Objectif de l'exercice
Reproduisez à l'identique le passage de l'extrait sur la Suède de l'entre-deux-guerres qui va de « Ce gouvernement eut » jusqu'à « démilitarisation de l'archipel. » inclus.

Extrait du document
========================================================================

Ce gouvernement eut à subir les effets de la crise internationale qui, en 1920, toucha la Suède. Les élections défavorables de l'automne de 1920 entraînèrent son retrait. Lui succédèrent deux brefs ministères de fonctionnaires. Toutefois, l'adoption de la réforme électorale impliquait la dissolution du Riksdag (juill. 1921) et de nouvelles élections, favorables cette fois aux sociaux-démocrates. Branting put constituer son deuxième ministère (1921-1923). La Suède, qui avait adhéré à la S.D.N, dut se soumettre à son jugement, qui accorda à la Finlande la souveraineté sur les îles Åland (1921). Cette déception fut cependant atténuée par la convention internationale d'octobre 1921, établissant la neutralisation et la démilitarisation de l'archipel.
À partir de 1923, la conjoncture se retourna, le chômage diminua quelque peu et la croissance reprit. La Suède put rétablir la parité or de la couronne dès 1924. Le débat portant alors surtout sur le désarmement, on aboutit à un compromis laborieux : la loi militaire de 1925. Celle-ci imposait de sensibles réductions au budget de l'armée, ce qui semblait assez conforme à l'esprit de Genève où Hjalmar Branting, désormais à la tête de son troisième ministère (1924-1925), se posait en « grand Européen », ami de la paix. La croissance de l'industrie se poursuivit rapidement jusqu'en 1931 grâce au développement de l'énergie hydroélectrique, à la multiplication des moyens de transport et à la motorisation. Les gains de productivité n'étaient cependant pas très favorables à l'emploi ouvrier, ce qui créa de fortes déceptions à gauche. Les gouvernements minoritaires pratiquaient un « parlementarisme à bascule » fort peu social, à l'instar des cabinets libéraux dirigés par Carl Ekman (1926-1928, puis 1930-1932). La crise mondiale, déjà annoncée par les difficultés de l'agriculture en 1929, frappa de plein fouet dès 1930 une économie très dépendante de son commerce extérieur. C'est ainsi que les exportations de minerai de fer, qui atteignaient environ 11 millions de tonnes en 1929, tombèrent à 2 millions en 1932. Le chômage, déjà élevé, explosa en quelques mois. D'importants mouvements sociaux se déclenchèrent, comme dans la vallée d'Ådalen où l'armée tira sur les grévistes, tandis que de nombreuses faillites secouaient l'industrie ; celle d'Ivar Kreuger déclencha un scandale politique qui fit chuter les libéraux.

========================================================================

Données disponibles
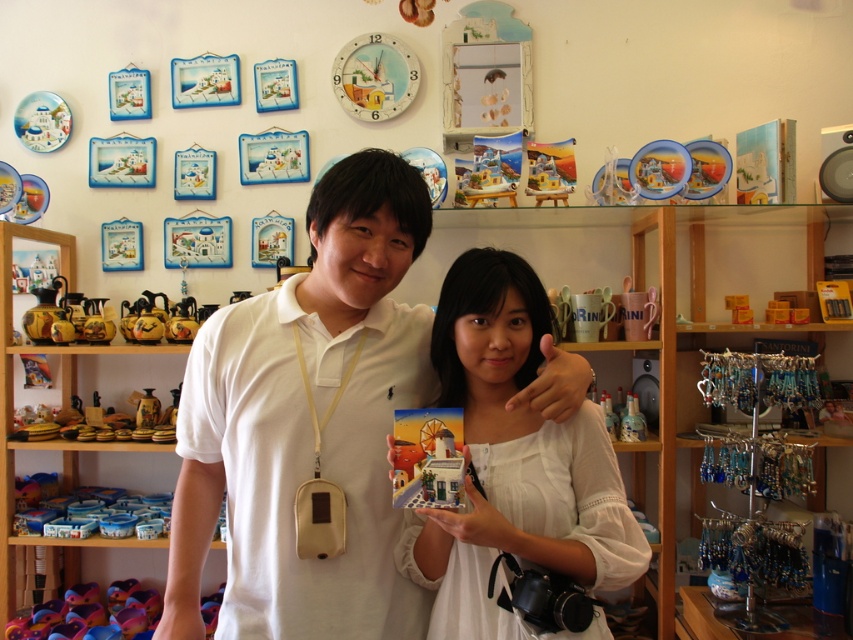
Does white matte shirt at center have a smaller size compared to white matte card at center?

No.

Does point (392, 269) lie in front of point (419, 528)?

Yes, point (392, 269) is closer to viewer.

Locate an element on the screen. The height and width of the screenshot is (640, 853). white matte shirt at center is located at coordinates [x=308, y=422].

========================================================================

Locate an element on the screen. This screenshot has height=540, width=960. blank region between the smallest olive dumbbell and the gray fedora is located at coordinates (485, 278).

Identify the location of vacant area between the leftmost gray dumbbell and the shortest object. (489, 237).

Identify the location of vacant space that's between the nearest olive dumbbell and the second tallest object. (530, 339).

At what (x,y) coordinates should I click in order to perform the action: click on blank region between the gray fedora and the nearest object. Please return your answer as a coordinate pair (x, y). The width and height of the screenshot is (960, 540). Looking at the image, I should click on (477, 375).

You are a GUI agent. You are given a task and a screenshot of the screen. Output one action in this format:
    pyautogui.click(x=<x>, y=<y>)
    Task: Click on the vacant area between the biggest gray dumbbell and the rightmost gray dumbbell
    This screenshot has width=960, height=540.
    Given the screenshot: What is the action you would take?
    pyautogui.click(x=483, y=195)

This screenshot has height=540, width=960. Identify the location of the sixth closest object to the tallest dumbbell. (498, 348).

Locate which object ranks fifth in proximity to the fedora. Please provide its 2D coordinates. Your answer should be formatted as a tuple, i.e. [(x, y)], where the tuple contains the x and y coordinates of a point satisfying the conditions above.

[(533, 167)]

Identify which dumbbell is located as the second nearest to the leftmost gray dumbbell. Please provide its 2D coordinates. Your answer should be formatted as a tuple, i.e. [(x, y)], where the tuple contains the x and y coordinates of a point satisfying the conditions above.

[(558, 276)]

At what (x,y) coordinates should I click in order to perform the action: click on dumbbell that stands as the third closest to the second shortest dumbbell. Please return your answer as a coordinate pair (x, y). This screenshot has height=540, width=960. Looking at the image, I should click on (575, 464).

========================================================================

Réponse au problème
Ce gouvernement eut à subir les effets de la crise internationale qui, en 1920, toucha la Suède. Les élections défavorables de l'automne de 1920 entraînèrent son retrait. Lui succédèrent deux brefs ministères de fonctionnaires. Toutefois, l'adoption de la réforme électorale impliquait la dissolution du Riksdag (juill. 1921) et de nouvelles élections, favorables cette fois aux sociaux-démocrates. Branting put constituer son deuxième ministère (1921-1923). La Suède, qui avait adhéré à la S.D.N, dut se soumettre à son jugement, qui accorda à la Finlande la souveraineté sur les îles Åland (1921). Cette déception fut cependant atténuée par la convention internationale d'octobre 1921, établissant la neutralisation et la démilitarisation de l'archipel.